PROVIDED PASSAGE
================

Early word end-to-end reinforcement learning application, using behavior cloning to learn from demonstration, which means to imitate the behavior of experts as much as possible(Pomerleau, 1989). Later, “Learning driving styles for autonomous vehicles from demonstration” recommends an expert demonstration of a human driver using the maximum entropy inverse RL to learn comfortable driving trajectory optimization.(Kuderer et al., 2015) This work was done by behavior cloning algorithms, a supervised learning reinforcement learning algorithm. Although behavior cloning can be applied to self-driving cars, this method has obvious drawbacks. It is difficult for the agent to adapt to brand new situations. In addition, there will be a problem of prediction bias when a minor change happens to the environment.

After that, researchers began to use a DQN-like reinforcement learning algorithm to assist self-driving(Sharifzadeh et al., 2017) (Li & Czarnecki, 2019). In addition, there exist some model-based deep RL algorithms which are directly processing pixel inputs and learn policies(Wahlström et al., 2014). When it comes to real-world settings, “Learning to Drive in a Day” conducted simulation training and then used the onboard computer for real-time training(Kendall et al., 2018), the agent they trained was able to learn how to follow the lane and completed a real-world test on a 250-meter section.

================

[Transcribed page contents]
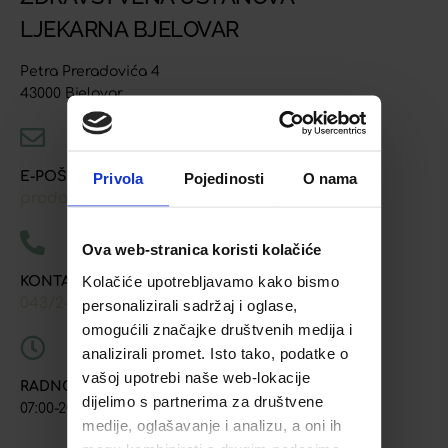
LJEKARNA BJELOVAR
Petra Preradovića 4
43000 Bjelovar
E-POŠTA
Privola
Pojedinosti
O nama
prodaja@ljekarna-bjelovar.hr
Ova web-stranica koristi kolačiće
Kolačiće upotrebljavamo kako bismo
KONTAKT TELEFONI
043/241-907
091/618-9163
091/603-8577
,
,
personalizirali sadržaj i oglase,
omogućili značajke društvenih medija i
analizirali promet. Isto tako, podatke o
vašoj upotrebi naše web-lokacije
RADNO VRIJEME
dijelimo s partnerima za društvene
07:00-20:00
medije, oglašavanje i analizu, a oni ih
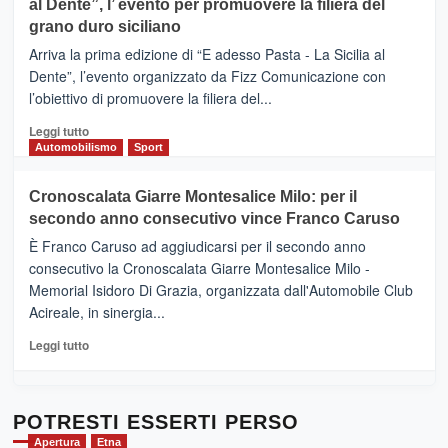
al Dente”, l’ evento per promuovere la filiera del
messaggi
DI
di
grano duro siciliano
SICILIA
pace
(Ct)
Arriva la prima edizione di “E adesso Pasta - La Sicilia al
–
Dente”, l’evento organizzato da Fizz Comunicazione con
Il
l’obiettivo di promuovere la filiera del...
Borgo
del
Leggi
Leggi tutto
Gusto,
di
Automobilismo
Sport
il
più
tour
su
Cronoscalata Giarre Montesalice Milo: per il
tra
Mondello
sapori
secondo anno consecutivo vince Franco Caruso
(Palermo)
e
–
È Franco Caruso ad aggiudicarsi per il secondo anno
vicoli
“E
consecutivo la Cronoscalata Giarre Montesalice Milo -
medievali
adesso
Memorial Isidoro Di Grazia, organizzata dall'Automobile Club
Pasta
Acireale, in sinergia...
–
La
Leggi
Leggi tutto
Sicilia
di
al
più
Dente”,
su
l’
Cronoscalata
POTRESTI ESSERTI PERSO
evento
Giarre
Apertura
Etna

================

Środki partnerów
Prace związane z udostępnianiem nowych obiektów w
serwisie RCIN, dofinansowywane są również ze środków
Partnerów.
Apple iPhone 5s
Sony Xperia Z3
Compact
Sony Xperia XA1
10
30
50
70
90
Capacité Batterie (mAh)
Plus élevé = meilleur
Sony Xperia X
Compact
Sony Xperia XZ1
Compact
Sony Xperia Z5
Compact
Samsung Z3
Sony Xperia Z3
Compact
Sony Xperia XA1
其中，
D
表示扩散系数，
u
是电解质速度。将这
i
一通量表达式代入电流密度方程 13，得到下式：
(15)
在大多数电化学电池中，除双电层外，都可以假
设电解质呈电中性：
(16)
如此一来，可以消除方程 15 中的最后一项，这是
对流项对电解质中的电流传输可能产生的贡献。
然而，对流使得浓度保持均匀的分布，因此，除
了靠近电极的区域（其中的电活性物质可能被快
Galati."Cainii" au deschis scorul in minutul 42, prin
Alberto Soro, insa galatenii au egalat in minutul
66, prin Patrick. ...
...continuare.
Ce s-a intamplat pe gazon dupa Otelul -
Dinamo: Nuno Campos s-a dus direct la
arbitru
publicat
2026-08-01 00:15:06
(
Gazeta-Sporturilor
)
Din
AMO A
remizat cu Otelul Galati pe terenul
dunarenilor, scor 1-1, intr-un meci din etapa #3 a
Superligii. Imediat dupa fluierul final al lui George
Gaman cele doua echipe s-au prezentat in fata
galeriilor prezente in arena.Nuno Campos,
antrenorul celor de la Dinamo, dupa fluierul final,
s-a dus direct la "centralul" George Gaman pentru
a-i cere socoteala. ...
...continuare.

================

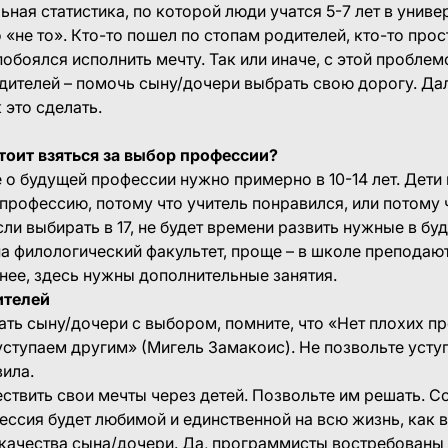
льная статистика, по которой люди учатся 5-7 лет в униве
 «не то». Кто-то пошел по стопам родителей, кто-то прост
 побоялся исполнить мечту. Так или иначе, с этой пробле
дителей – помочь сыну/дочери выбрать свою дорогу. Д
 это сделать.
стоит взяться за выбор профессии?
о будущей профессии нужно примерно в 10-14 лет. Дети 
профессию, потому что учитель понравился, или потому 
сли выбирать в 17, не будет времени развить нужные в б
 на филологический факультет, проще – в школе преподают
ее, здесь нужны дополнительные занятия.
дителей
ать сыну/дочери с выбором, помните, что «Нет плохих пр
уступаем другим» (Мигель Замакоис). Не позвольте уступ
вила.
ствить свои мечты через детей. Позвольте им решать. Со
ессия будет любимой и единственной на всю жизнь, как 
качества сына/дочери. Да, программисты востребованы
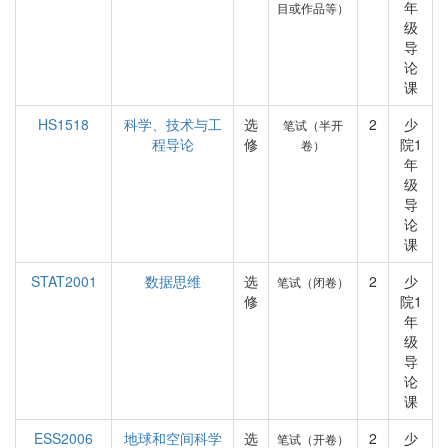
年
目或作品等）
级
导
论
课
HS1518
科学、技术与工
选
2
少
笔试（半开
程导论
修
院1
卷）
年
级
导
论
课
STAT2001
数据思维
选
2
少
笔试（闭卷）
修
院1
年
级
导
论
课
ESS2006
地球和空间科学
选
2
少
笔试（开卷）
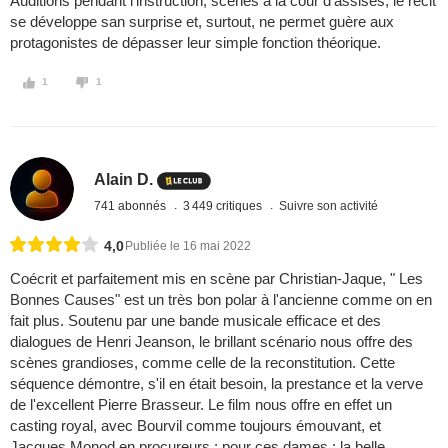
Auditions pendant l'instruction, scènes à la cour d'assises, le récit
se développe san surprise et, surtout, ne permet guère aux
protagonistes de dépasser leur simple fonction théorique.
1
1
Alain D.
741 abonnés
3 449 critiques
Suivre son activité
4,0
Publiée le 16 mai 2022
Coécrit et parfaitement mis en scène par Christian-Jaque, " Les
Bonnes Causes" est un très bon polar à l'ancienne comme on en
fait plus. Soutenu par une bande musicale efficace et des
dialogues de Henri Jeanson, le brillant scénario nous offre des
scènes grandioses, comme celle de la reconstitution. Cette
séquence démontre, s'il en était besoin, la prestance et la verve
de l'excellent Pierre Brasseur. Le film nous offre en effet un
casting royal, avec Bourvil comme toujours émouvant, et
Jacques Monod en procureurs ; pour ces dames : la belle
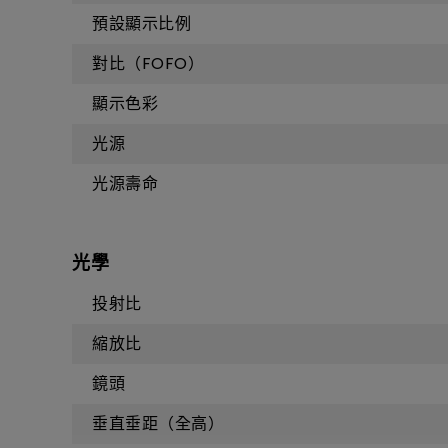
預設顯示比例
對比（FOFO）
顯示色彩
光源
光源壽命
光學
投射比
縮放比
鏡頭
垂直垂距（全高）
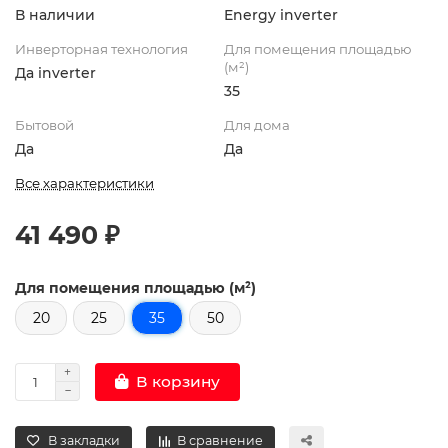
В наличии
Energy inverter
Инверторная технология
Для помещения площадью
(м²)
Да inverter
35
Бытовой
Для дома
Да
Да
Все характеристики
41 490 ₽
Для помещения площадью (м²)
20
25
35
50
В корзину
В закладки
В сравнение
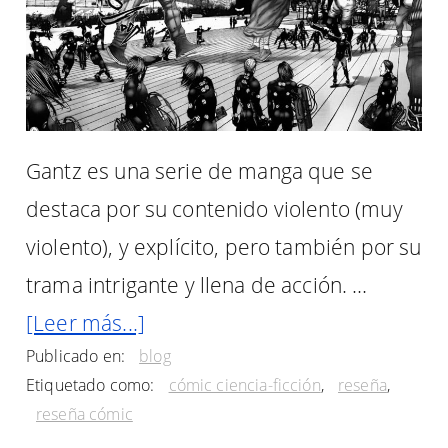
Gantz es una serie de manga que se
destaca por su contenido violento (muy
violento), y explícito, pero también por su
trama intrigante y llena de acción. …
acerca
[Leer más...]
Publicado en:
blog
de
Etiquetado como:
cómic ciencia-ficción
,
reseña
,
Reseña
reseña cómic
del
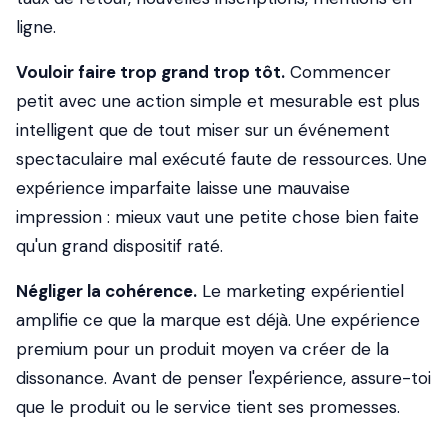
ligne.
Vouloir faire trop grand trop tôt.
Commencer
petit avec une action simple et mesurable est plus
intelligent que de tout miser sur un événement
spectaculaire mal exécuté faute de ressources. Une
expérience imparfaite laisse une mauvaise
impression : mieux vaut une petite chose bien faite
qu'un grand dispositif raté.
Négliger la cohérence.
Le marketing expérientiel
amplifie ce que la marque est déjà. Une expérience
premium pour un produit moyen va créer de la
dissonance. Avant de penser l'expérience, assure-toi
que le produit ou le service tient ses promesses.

================

TASKS
a: According to the passage on reinforcement learning for self-driving cars, how long was the real-world section on which the agent from "Learning to Drive in a Day" completed its test?
b: Copy the entries from the line containing "льная статистика, по" down to the line containing "о будущей профессии", including both of those lines.
The text and the entries were taken from unrelated sources.

ANSWERS FOR THIS EXERCISE
a: 250 meters.

b:
льная статистика, по которой люди учатся 5-7 лет в униве
 «не то». Кто-то пошел по стопам родителей, кто-то прост
 побоялся исполнить мечту. Так или иначе, с этой пробле
дителей – помочь сыну/дочери выбрать свою дорогу. Д
 это сделать.
стоит взяться за выбор профессии?
о будущей профессии нужно примерно в 10-14 лет. Дети 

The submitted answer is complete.